Hoarding can cause many difficulties in treatment and self-care, especially for people who don't feel that hoarding is a problem in their lives. Whether or not you believe you need treatment for hoarding, here are some steps you can take to try to care for yourself:
May. 25, 2011
- Stick to your treatment plan if you're receiving treatment. It's hard work, and it's normal to have some setbacks over time. But treatment can help you feel better about yourself and understand what's driving your hoarding.
- Try to keep up personal hygiene and bathing. If you have possessions piled in your tub or shower, resolve to move them so that you can bathe.
- Make sure you're getting proper nutrition. If you can't use your stove or reach your refrigerator, you may not be eating properly. Try to clear those areas, so you can prepare nutritious meals.

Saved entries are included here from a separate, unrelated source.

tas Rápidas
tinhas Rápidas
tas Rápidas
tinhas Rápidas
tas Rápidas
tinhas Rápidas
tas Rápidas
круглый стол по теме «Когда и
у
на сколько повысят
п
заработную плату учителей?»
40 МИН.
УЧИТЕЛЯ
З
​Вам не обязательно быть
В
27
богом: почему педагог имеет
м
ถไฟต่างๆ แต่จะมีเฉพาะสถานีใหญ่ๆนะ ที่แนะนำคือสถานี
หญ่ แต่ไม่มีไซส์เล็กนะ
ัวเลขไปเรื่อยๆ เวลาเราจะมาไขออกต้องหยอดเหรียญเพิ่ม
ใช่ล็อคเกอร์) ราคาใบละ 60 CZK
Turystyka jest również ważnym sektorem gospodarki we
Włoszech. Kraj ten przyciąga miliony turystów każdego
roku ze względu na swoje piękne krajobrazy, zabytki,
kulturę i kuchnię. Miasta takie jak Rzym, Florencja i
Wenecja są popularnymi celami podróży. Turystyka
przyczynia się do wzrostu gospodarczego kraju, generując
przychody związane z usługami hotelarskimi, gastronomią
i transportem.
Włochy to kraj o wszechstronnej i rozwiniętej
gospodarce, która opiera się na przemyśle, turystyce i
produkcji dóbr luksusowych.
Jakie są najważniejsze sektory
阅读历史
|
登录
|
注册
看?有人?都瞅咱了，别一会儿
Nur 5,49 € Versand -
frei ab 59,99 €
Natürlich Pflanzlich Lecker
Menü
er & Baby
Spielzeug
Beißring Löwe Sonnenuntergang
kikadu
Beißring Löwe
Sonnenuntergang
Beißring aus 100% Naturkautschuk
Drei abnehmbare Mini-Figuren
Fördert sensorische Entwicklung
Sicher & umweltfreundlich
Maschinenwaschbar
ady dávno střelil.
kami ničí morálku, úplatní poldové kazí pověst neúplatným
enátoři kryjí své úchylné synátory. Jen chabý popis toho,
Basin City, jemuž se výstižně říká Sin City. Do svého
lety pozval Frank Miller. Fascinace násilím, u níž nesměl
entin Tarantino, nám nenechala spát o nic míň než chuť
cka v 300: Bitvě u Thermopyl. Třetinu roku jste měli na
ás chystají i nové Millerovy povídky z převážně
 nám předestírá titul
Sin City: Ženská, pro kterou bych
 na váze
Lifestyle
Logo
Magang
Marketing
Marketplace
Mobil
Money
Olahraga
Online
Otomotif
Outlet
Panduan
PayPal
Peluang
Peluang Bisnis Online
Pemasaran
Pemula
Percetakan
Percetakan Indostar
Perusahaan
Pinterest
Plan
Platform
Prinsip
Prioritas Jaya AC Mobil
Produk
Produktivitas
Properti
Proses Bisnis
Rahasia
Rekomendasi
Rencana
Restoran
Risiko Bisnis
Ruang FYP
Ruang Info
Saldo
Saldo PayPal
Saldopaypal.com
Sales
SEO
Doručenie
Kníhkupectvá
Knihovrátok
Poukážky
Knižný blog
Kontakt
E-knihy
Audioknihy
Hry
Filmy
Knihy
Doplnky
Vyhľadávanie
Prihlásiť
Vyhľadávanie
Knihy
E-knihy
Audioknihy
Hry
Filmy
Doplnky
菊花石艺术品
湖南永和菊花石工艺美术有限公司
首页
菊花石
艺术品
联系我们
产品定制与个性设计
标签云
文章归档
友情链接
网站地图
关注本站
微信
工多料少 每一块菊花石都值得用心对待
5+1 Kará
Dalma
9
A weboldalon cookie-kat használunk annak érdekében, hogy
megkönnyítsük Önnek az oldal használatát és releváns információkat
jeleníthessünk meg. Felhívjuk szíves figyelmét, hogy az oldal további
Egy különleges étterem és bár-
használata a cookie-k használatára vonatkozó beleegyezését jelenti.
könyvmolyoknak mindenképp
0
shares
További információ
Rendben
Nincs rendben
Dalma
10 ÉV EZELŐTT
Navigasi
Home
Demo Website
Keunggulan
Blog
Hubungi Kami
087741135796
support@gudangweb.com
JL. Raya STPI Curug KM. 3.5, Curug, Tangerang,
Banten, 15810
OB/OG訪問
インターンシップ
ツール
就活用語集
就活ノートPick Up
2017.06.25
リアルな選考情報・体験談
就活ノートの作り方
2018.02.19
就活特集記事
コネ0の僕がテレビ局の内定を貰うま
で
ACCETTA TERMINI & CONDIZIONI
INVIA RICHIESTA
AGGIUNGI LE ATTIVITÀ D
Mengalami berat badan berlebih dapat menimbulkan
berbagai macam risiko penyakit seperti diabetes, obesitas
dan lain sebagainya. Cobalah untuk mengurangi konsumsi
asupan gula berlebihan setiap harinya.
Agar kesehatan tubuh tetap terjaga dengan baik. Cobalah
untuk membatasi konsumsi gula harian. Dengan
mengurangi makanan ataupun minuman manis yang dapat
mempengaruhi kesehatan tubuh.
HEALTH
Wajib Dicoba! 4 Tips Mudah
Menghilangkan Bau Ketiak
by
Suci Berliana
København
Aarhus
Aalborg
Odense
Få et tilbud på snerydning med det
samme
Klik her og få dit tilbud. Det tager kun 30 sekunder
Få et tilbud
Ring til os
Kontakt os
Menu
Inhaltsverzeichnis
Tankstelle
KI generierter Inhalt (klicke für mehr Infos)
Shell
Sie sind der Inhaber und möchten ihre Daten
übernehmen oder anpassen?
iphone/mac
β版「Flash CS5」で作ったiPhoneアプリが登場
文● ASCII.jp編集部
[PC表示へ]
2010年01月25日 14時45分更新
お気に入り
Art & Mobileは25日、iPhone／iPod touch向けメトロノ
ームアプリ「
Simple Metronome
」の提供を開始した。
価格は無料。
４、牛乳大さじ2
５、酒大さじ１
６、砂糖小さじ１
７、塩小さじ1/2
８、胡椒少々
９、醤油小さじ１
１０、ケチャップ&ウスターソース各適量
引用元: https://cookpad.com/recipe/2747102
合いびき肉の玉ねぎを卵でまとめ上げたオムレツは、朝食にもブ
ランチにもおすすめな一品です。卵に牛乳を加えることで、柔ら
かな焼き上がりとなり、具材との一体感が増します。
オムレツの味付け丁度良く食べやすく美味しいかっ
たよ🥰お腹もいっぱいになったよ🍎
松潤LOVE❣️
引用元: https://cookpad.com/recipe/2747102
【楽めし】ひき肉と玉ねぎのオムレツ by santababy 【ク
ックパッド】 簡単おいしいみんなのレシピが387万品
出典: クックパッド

- Reach out to others. Hoarding can lead to isolation and loneliness, which in turn can lead to more hoarding. If you don't want visitors in your house, try to get out to see friends and family.
- Look out for yourself. Remind yourself that you don't have to live in squalor and chaos — that you deserve better.
- Take small steps. If you feel overwhelmed by the volume of your possessions and the decluttering task that lies ahead, remember that you can take small steps. With a professional's help, you can tackle one area at a time. Small wins like this can lead to big wins.
- Focus on your goals. To keep motivated to declutter, focus on your goals — living a healthier and more enjoyable life.
- Do what's best for your pets. If the number of pets you have has grown beyond your ability to care for them properly, remind yourself that you aren't doing them any favors. They also deserve to live healthy and happy lives, and that's not possible if you can't provide them with proper nutrition, sanitation and veterinary care.